Mentre oggi, sabato 10 gennaio, il Comitato nazionale della società civile per il No al referendum costituzionale sulla giustizia lancerà ufficialmente la campagna elettorale al centro congressi Frentani di Roma, anche la Valle d’Aosta vede nascere il proprio Comitato valdostano No al referendum giustizia.
Il comitato locale nasce con il coinvolgimento di numerose realtà associative, civiche e politiche del territorio: Cgil VdA, Anpi, Arci VdA, Libera VdA, Attac Aosta, Sunia VdA, Federconsumatori, Cittadinanza Attiva, Valle d’Aosta Aperta – Ambiente Diritti Uguaglianza (Adu), Area democratica - Gauche autonomiste, Movimento 5 Stelle, Rifondazione Comunista, Risorgimento Socialista, Partito Democratico VdA, Alleanza Verdi Sinistra – Europa Verde, Rete Civica VdA e Sinistra Italiana. Una partecipazione ampia e condivisa, a difesa della Costituzione, della giustizia e della democrazia.

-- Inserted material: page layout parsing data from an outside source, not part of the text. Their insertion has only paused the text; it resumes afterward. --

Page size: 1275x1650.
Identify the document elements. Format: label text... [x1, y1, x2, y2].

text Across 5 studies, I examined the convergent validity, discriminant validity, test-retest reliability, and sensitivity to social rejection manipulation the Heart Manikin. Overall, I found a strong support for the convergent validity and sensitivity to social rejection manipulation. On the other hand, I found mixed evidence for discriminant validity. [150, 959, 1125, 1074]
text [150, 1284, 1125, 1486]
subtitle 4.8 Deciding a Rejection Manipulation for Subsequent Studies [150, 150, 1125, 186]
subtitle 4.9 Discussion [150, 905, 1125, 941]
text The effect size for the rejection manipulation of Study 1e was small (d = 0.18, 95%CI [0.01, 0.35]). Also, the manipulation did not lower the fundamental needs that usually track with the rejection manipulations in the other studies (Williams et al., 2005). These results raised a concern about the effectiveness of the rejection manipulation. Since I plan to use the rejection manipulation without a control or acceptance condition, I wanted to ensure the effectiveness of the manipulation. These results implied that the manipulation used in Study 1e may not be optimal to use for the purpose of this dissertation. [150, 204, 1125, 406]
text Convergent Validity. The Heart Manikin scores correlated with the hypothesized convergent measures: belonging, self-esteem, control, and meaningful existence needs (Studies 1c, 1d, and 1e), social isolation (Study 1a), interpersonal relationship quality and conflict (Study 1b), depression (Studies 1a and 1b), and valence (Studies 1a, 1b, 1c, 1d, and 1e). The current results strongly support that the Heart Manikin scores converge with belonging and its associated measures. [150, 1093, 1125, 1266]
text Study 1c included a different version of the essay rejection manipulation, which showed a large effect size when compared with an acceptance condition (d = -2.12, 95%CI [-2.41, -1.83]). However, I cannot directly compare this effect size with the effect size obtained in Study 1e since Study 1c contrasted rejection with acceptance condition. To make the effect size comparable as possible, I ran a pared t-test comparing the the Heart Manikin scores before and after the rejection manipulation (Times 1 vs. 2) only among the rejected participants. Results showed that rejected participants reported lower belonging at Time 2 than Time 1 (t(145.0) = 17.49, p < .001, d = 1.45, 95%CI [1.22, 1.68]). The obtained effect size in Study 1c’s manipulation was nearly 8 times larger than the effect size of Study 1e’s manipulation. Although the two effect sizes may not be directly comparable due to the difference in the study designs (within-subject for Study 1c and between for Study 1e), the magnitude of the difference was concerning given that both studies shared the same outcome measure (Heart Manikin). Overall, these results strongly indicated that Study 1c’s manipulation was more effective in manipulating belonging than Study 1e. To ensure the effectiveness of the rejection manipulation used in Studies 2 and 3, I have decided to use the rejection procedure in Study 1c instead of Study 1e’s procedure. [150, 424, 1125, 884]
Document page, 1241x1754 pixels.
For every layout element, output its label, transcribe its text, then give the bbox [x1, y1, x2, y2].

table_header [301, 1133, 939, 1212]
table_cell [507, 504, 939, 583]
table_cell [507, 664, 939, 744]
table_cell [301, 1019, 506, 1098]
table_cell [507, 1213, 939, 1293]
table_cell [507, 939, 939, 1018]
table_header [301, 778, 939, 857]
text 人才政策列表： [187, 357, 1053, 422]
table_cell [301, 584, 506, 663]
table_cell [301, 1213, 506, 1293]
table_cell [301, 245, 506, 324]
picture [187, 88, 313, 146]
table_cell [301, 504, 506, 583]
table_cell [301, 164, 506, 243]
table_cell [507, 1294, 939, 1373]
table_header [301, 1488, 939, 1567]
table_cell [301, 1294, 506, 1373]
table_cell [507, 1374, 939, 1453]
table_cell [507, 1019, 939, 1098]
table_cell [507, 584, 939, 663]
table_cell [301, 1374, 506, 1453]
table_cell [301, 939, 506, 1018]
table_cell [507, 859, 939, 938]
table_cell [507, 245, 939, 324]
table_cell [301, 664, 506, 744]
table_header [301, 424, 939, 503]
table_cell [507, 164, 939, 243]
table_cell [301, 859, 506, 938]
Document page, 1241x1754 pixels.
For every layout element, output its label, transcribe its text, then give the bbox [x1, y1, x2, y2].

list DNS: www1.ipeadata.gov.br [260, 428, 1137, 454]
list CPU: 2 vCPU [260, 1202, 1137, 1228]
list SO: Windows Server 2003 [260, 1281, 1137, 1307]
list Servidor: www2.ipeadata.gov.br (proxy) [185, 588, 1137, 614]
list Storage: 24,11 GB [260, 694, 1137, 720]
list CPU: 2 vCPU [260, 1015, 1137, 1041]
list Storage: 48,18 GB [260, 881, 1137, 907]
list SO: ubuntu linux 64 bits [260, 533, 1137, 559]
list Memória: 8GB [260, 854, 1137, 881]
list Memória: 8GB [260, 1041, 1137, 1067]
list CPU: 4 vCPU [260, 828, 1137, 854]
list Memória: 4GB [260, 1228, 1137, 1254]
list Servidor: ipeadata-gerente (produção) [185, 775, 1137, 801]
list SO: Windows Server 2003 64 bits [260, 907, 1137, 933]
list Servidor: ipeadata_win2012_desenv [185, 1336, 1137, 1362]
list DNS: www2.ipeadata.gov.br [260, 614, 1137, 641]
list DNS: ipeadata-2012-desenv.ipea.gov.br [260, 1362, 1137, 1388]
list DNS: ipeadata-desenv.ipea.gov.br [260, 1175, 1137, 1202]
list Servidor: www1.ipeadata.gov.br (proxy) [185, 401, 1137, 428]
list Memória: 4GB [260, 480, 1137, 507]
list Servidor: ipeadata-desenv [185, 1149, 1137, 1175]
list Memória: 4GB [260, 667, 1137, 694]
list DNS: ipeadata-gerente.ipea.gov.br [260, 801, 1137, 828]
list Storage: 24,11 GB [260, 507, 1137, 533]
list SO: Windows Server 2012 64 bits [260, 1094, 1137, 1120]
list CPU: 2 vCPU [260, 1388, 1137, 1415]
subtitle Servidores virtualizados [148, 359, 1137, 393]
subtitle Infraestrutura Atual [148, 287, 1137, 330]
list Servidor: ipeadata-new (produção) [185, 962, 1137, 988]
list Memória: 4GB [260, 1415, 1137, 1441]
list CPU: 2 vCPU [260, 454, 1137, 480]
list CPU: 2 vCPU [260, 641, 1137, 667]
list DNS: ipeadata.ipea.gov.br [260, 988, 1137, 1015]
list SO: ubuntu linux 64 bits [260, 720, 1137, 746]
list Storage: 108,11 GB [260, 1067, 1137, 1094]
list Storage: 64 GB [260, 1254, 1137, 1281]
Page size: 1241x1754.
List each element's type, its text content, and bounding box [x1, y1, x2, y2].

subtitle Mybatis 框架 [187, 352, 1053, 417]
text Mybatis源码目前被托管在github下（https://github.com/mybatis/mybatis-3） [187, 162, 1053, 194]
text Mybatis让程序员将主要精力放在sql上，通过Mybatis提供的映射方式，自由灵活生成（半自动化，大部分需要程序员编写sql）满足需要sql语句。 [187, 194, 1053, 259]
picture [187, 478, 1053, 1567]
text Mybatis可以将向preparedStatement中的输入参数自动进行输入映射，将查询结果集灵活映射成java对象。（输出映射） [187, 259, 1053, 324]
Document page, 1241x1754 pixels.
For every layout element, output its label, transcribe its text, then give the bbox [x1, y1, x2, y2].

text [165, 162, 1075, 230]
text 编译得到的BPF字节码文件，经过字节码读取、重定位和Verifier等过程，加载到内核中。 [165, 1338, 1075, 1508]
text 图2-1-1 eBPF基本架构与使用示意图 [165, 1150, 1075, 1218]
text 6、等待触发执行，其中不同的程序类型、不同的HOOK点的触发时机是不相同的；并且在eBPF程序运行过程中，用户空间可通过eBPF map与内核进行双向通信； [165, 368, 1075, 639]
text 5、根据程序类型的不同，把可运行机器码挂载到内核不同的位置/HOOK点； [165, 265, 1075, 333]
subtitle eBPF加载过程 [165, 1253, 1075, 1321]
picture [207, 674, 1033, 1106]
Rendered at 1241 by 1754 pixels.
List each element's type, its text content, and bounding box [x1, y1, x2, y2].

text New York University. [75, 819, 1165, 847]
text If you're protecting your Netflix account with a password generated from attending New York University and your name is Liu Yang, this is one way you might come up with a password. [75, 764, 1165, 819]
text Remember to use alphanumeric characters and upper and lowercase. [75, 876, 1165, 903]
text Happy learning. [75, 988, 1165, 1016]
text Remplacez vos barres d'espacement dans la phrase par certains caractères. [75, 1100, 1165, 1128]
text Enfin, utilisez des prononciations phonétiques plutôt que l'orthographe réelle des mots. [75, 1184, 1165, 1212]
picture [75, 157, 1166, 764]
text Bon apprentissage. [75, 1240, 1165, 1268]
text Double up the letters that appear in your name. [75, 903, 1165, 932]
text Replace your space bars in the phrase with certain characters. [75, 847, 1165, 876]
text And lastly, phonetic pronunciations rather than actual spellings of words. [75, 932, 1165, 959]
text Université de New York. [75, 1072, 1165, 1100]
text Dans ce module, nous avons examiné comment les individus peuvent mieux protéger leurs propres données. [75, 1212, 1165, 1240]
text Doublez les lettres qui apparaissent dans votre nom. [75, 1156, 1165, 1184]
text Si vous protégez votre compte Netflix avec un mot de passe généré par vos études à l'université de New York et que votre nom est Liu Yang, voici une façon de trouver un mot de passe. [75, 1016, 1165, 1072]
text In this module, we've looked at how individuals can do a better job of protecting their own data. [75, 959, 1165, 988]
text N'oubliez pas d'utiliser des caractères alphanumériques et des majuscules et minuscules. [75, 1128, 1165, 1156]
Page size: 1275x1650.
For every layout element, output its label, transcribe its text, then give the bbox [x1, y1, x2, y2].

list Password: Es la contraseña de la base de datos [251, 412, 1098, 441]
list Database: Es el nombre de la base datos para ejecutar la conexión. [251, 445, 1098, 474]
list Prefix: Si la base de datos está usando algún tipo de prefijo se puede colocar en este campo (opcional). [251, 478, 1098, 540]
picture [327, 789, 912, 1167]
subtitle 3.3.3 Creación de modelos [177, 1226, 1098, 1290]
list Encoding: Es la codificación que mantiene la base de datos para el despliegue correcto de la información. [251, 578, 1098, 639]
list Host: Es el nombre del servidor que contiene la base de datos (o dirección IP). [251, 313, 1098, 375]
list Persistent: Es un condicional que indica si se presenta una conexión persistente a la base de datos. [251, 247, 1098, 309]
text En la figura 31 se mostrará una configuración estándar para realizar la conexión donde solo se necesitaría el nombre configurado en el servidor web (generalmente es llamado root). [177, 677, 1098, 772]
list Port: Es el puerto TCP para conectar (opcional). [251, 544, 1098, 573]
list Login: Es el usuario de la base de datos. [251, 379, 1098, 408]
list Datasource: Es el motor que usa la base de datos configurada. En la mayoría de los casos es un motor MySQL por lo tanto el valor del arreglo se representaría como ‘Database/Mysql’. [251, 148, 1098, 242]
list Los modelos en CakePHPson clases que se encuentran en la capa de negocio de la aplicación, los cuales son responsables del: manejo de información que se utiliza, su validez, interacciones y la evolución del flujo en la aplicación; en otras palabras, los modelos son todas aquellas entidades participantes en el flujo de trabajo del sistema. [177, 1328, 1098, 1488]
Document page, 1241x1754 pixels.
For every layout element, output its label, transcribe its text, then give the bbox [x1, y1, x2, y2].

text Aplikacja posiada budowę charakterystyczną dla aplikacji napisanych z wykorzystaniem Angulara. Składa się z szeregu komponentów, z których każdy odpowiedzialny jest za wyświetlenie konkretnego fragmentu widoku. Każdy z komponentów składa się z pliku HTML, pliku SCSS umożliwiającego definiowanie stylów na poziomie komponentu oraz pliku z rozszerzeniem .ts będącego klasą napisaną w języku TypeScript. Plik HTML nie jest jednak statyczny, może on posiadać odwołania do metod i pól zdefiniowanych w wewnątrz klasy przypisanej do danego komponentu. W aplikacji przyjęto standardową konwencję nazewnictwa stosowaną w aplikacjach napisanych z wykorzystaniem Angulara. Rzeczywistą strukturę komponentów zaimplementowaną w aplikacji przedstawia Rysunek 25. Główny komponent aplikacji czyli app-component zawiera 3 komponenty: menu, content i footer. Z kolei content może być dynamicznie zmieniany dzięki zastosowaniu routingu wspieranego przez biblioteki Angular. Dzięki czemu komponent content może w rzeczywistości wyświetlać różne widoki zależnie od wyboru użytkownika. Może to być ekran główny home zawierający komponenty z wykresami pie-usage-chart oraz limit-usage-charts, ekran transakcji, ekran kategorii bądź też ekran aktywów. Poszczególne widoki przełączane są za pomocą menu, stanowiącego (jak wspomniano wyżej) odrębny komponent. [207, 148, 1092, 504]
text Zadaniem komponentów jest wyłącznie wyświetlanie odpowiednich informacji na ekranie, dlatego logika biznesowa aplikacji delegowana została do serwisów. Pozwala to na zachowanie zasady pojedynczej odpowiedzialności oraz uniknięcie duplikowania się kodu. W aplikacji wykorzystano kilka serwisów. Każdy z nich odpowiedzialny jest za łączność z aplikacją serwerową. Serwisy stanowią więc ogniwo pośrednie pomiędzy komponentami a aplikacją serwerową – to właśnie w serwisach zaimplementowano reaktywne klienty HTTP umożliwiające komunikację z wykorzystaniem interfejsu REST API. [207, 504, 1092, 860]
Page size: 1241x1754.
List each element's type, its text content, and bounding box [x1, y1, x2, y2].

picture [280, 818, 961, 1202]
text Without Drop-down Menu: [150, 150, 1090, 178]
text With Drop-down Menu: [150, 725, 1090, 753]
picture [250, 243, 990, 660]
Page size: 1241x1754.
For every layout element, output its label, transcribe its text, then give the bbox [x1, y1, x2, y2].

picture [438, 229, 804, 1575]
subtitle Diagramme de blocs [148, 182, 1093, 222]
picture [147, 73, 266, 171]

Il Comitato nazionale, presieduto da Giovanni Bachelet e con promotori come Rosy Bindi, Maurizio Landini, Emiliano Manfredonia, Walter Massa, Gianfranco Pagliarulo, Giorgio Parisi e Benedetta Tobagi, ha l’obiettivo di “organizzare, coordinare e sostenere tutte le iniziative a favore del No”.
Anche a livello locale, nei prossimi due mesi, saranno organizzati incontri di promozione e informazione per sensibilizzare i cittadini a un voto consapevole. Secondo il Comitato, questa riforma rappresenta “un attacco all’indipendenza e all’autonomia della magistratura, che non sono un privilegio ma una garanzia di uguaglianza per tutti i cittadini davanti alla legge”. La legge Nordio, l’autonomia differenziata e il premierato sarebbero parte di “un unico disegno volto a concentrare il potere nelle mani dell’esecutivo, allontanandolo dai cittadini”.
In Valle d’Aosta proseguirà anche la raccolta firme, che ha già superato quota 265 mila adesioni in meno di 20 giorni, con l’obiettivo di raggiungere mezzo milione di sottoscrizioni entro fine gennaio. Ogni cittadina e cittadino può aderire online alla piattaforma firmereferendum.giustizia.it. Le sedi della CGIL VdA offriranno supporto e assistenza per chi ha difficoltà con la piattaforma e saranno punti di riferimento per la raccolta delle adesioni.
Lo slogan della campagna è chiaro: “Vota NO per difendere Giustizia, Costituzione, Democrazia”.
Secondo il presidente del Comitato nazionale, Giovanni Bachelet, la riforma “non migliora il funzionamento della giustizia, ma indebolisce l’autonomia della magistratura, riducendo le garanzie per i cittadini e il controllo di legalità su chi esercita il potere”.